* Start RECORDS PROVIDED *

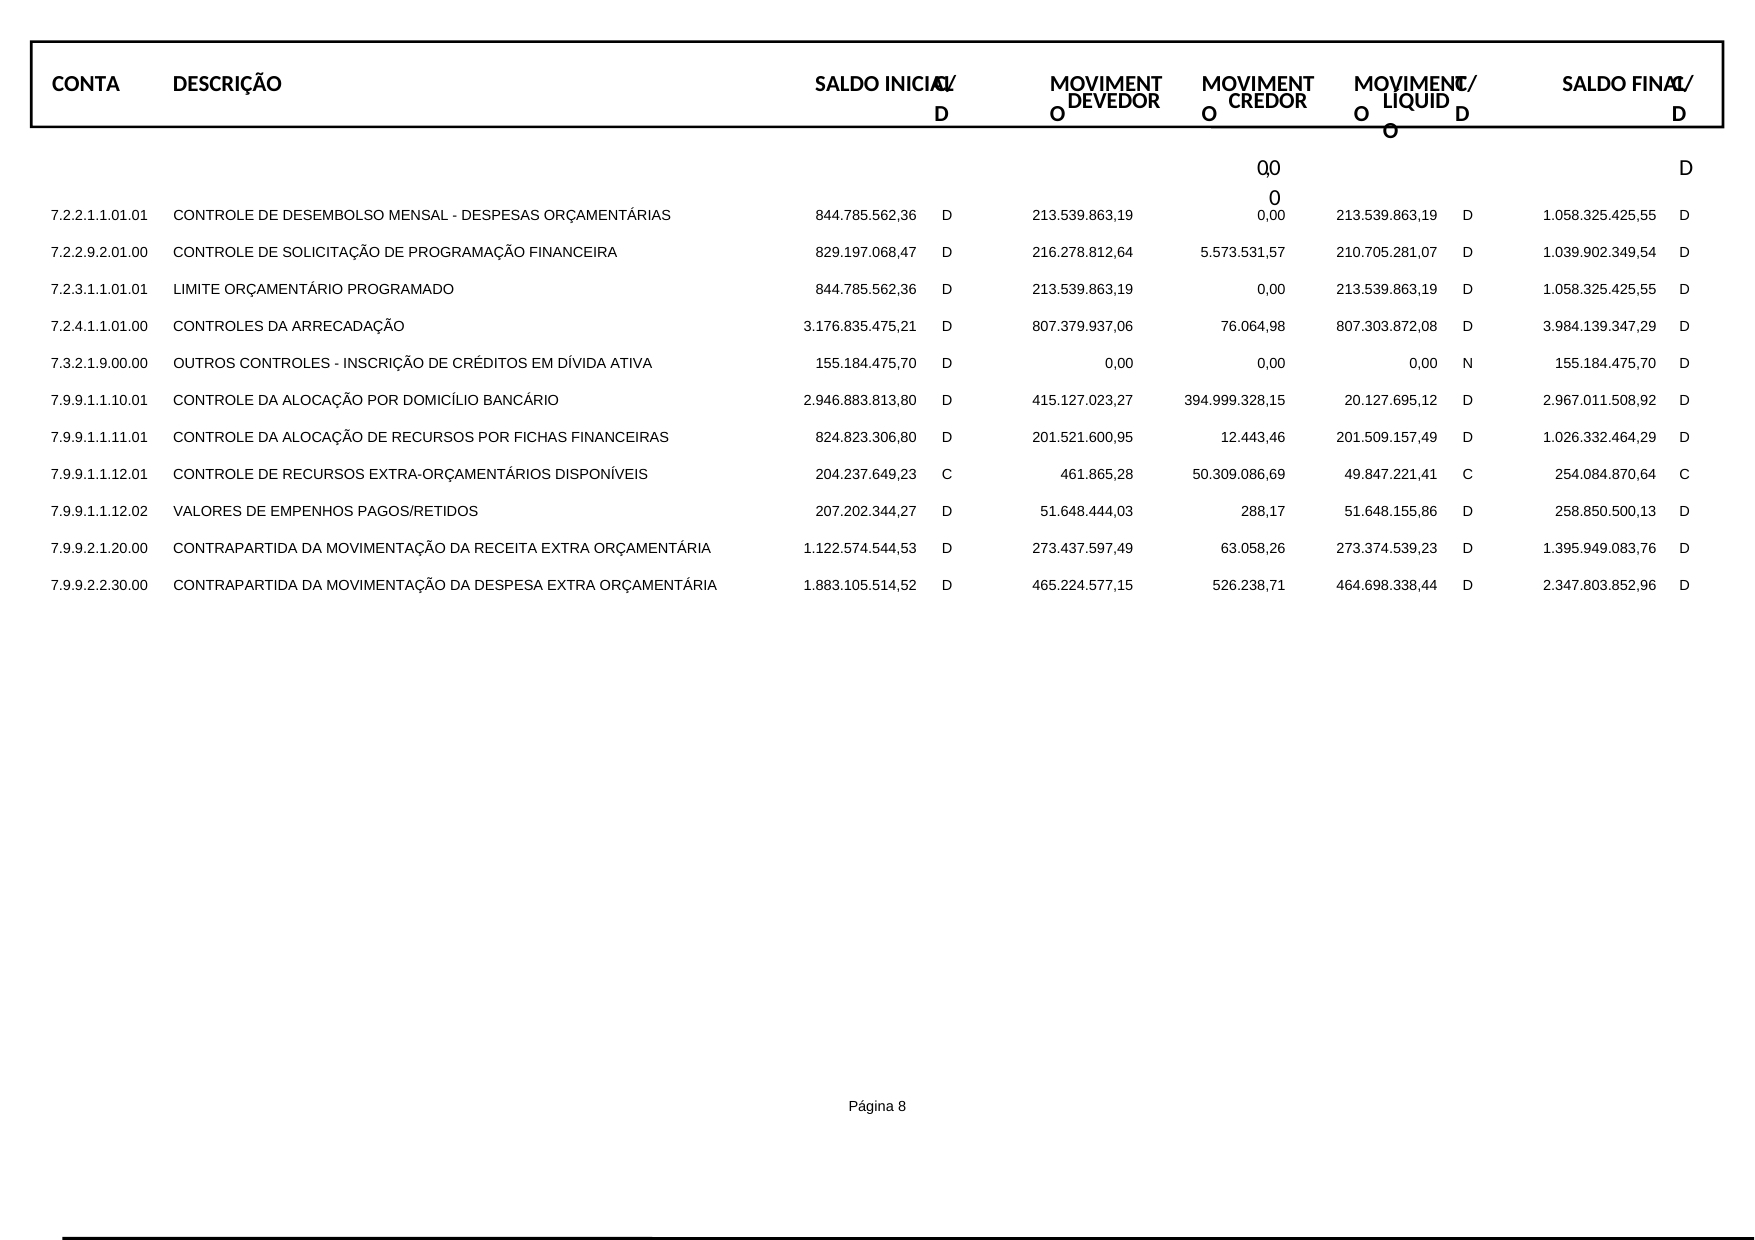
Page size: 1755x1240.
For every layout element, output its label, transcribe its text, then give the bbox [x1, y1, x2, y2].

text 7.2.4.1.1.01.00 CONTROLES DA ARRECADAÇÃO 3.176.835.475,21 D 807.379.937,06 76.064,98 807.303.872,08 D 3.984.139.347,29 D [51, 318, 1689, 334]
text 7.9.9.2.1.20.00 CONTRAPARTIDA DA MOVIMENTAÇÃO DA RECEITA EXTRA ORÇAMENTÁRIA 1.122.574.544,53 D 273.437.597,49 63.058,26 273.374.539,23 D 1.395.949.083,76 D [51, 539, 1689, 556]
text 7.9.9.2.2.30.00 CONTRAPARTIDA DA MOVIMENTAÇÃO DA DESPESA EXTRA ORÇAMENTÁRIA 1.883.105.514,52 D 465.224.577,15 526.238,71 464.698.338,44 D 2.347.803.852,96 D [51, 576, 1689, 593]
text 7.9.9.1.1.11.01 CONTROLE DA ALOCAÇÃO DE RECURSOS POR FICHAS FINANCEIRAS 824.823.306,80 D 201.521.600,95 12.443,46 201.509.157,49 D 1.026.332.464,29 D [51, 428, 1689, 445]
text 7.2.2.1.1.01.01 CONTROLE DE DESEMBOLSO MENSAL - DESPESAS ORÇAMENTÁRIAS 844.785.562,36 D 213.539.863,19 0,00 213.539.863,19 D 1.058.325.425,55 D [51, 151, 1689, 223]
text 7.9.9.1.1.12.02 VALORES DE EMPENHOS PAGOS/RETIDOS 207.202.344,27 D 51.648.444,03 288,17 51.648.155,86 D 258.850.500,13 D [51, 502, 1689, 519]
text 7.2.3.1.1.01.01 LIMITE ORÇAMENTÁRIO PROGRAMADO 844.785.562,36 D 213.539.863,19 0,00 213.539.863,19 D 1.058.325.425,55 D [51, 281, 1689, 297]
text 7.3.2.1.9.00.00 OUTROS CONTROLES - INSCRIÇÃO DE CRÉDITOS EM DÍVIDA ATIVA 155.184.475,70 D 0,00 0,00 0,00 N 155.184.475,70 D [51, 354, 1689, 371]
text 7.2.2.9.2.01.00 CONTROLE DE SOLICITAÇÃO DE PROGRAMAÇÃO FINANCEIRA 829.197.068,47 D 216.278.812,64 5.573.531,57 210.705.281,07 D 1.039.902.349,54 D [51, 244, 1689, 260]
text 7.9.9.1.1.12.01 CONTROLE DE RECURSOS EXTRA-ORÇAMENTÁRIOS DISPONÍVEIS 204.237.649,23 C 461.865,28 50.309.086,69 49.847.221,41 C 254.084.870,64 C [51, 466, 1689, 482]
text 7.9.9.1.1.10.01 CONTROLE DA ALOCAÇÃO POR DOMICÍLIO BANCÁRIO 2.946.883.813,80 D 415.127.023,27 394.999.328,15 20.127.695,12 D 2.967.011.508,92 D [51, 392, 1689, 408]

* End RECORDS PROVIDED *

WRITTEN INSTRUCTION
Turn the part of the items above that opens with the line containing "text 7.2.4.1.1.01.00 CONTROLES" and closes with the line containing "text 7.3.2.1.9.00.00 OUTROS", both lines included, into a numbered list. Leave out any blank lines.

EXERCISE ANSWER
1. text 7.2.4.1.1.01.00 CONTROLES DA ARRECADAÇÃO 3.176.835.475,21 D 807.379.937,06 76.064,98 807.303.872,08 D 3.984.139.347,29 D [51, 318, 1689, 334]
2. text 7.9.9.2.1.20.00 CONTRAPARTIDA DA MOVIMENTAÇÃO DA RECEITA EXTRA ORÇAMENTÁRIA 1.122.574.544,53 D 273.437.597,49 63.058,26 273.374.539,23 D 1.395.949.083,76 D [51, 539, 1689, 556]
3. text 7.9.9.2.2.30.00 CONTRAPARTIDA DA MOVIMENTAÇÃO DA DESPESA EXTRA ORÇAMENTÁRIA 1.883.105.514,52 D 465.224.577,15 526.238,71 464.698.338,44 D 2.347.803.852,96 D [51, 576, 1689, 593]
4. text 7.9.9.1.1.11.01 CONTROLE DA ALOCAÇÃO DE RECURSOS POR FICHAS FINANCEIRAS 824.823.306,80 D 201.521.600,95 12.443,46 201.509.157,49 D 1.026.332.464,29 D [51, 428, 1689, 445]
5. text 7.2.2.1.1.01.01 CONTROLE DE DESEMBOLSO MENSAL - DESPESAS ORÇAMENTÁRIAS 844.785.562,36 D 213.539.863,19 0,00 213.539.863,19 D 1.058.325.425,55 D [51, 151, 1689, 223]
6. text 7.9.9.1.1.12.02 VALORES DE EMPENHOS PAGOS/RETIDOS 207.202.344,27 D 51.648.444,03 288,17 51.648.155,86 D 258.850.500,13 D [51, 502, 1689, 519]
7. text 7.2.3.1.1.01.01 LIMITE ORÇAMENTÁRIO PROGRAMADO 844.785.562,36 D 213.539.863,19 0,00 213.539.863,19 D 1.058.325.425,55 D [51, 281, 1689, 297]
8. text 7.3.2.1.9.00.00 OUTROS CONTROLES - INSCRIÇÃO DE CRÉDITOS EM DÍVIDA ATIVA 155.184.475,70 D 0,00 0,00 0,00 N 155.184.475,70 D [51, 354, 1689, 371]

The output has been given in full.